Comme prévu, G.G. [Gaston Gallimard] (ou plutôt Claude G. [Gallimard?], qui a dicté la lettre) refuse de me laisser publier ailleurs une nouvelle édition de l’Homo eroticus . Je vais donc me mettre à un autre ouvrage sur le(s) même(s) thème(s). Ce n’est peut-être pas plus mal : je me rends compte, en relisant ce livre, 1°) de ce qui lui manque, 2°) de ce qui l’encombre.
Cela fait nous verrons comment, avec votre complicité, le faire refuser par G.G. [Gaston Gallimard].
Vous avez manqué les plus beaux jours de l’année, à Janville : les trois premières semaines de septembre. À présent, nous entrons dans l’automne maussade. J’y entre, pour ma part, sans ennui, tout à fait « assimilé » à mon nouveau pays, dont je bouge à peine. J’y travaille mieux et plus qu’à Paris. Comme disait le comte Molé (je crois) [Royer-Collard] à Vigny : « Je ne lis plus, je relis. » Il me semble que, depuis cinq ou dix ans, on publie de moins en moins de livres dignes d’attention. Me fais-je des idées ? Il me semble aussi que la littérature tend à devenir une manière d’archéologie, que nous assisterons à sa mort (en tant que « langue vivante »).
Je crois que je n’aimerais pas naître en 1958…
La Table Ronde va (une fois de plus) changer de direction. Nouveau rédacteur en chef : J.M. Créach (?). Elle deviendrait une revue d’esprit « journalistique » (??)
J’ai été bien content de ne pas avoir à voter. Je n’aurais pu dire ni « oui » (avec les gaullistes et les « dupés » de mai) ni « non » (avec les communistes et la gauche rêveuse).
Tout de même, ces 80 %, c’est beaucoup.
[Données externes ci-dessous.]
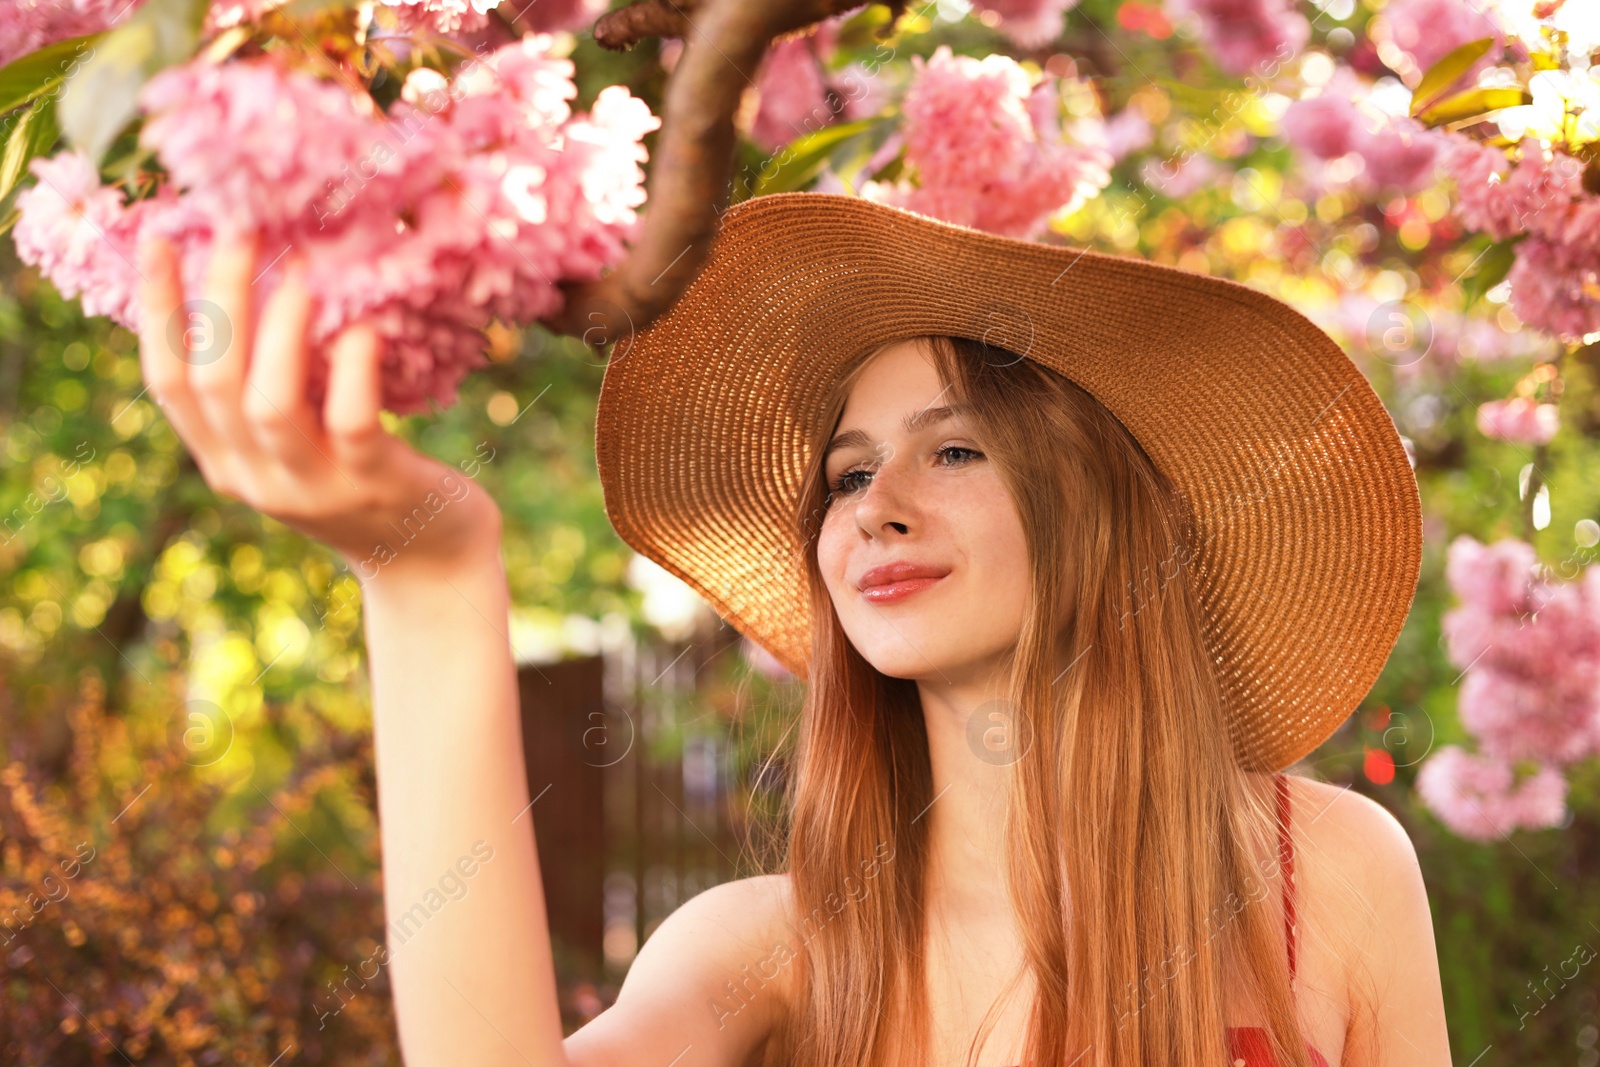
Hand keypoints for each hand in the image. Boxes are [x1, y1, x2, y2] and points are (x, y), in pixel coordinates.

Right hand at [135, 226, 501, 581]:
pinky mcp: (374, 485)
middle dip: (221, 299)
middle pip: (213, 382)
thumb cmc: (365, 478)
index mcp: (225, 460)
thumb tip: (259, 280)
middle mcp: (256, 478)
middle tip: (244, 229)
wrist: (431, 563)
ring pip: (269, 405)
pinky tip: (362, 328)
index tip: (158, 236)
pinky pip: (352, 423)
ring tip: (301, 271)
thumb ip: (270, 384)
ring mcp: (313, 487)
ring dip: (279, 331)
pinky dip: (353, 371)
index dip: (158, 310)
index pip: (168, 381)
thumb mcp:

Il me semble que 55 ou 60 % auraient suffi.
Au reste, je n’arriverai jamais, je crois, à voir dans le suffrage universel autre chose qu’une énorme imposture.
On ne se refait pas.
J’espère que vous avez reçu mes Deux Don Juan . Le Livre-Club du Libraire serait très flatté si la nrf [Nouvelle Revue Française ] pouvait leur consacrer deux lignes.